[Code change snippets]
* * * * * * *

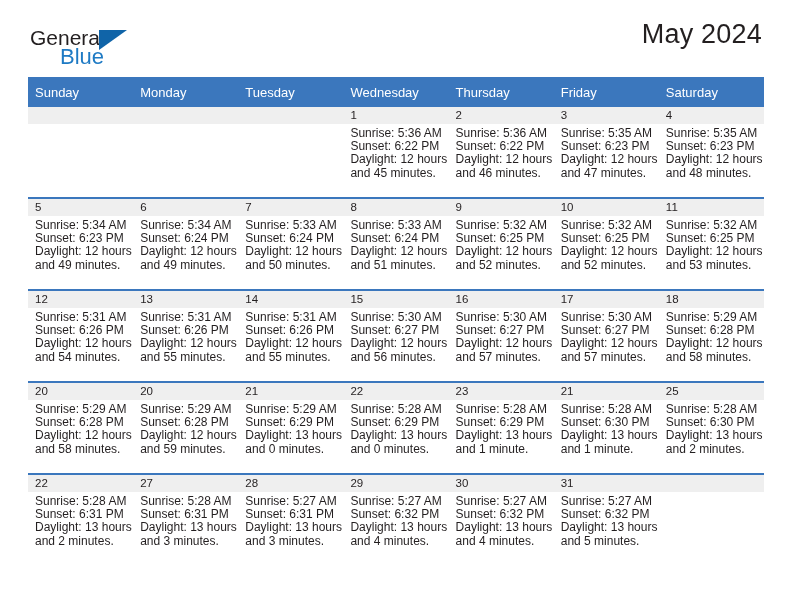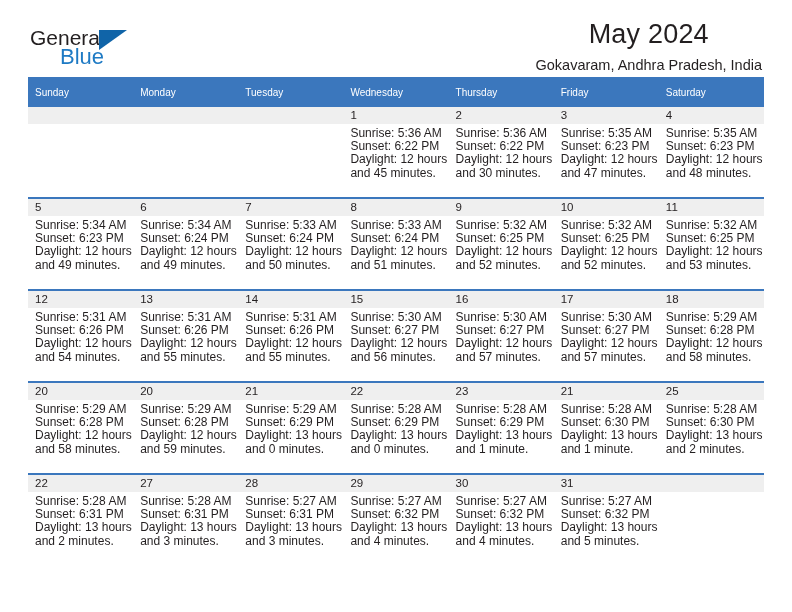--- a/index.html
+++ b/index.html
@@ -60,21 +60,21 @@
     left: 71px;
     top: 4px;
     width: 0;
     height: 0;
     border-left: 28px solid #1064A8;
     border-bottom: 20px solid transparent;
   }
 
   .titles {
     margin-top: 18px;
-    text-align: center;
+    text-align: left;
     padding-right: 2px;
   }
   .cal-title {
     font-size: 27px;
     font-weight: normal;
     color: #231F20;
     line-height: 32px;
     letter-spacing: 0.2px;
   }
   .cal-subtitle {
@@ -88,21 +88,21 @@
   .calendar {
     width: 736px;
     border-collapse: collapse;
     table-layout: fixed;
     margin-top: 5px;
   }
   .calendar th {
     background: #3B77BD;
     color: #FFFFFF;
     font-weight: normal;
-    font-size: 10px;
+    font-size: 13px;
     text-align: left;
     padding: 6px 0 6px 7px;
     height: 18px;
     border: none;
   }
 
   .calendar td {
     vertical-align: top;
     padding: 0;
     border: none;
@@ -150,21 +150,20 @@
   <div class="topbar">
 
     <div class="brand">
       <span class="brand-general">General</span>
       <span class="brand-tri"></span>
       <span class="brand-blue">Blue</span>
     </div>
 
     <div class="titles">
       <div class="cal-title">May 2024</div>
-      <div class="cal-subtitle">Gokavaram, Andhra Pradesh, India</div>
     </div>
 
   </div>
 
   <table class="calendar">
     <thead>
       <tr>
         <th>Sunday</th>
         <th>Monday</th>
         <th>Tuesday</th>
@@ -221,21 +220,21 @@
               </div>
             </div>
           </td>
         <td>
             <div class="cell-inner filled">
               <div class="daynum-band">2</div>
               <div class="cell-body">
                 <div>Sunrise: 5:36 AM</div>
                 <div>Sunset: 6:22 PM</div>
                 <div>Daylight: 12 hours</div>
-                <div>and 30 minutes.</div>
+                <div>and 46 minutes.</div>
               </div>
             </div>
           </td>
         <td>
             <div class="cell-inner filled">
               <div class="daynum-band">3</div>
               <div class="cell-body">
                 <div>Sunrise: 5:35 AM</div>
                 <div>Sunset: 6:23 PM</div>
                 <div>Daylight: 12 hours</div>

* * * * * * *

_WHAT YOU ARE ASKED TO DO_
Every line above with the string "Sunrise" in it needs to be copied.

_EXERCISE ANSWER_
                 <div>Sunrise: 5:36 AM</div>
                 <div>Sunrise: 5:35 AM</div>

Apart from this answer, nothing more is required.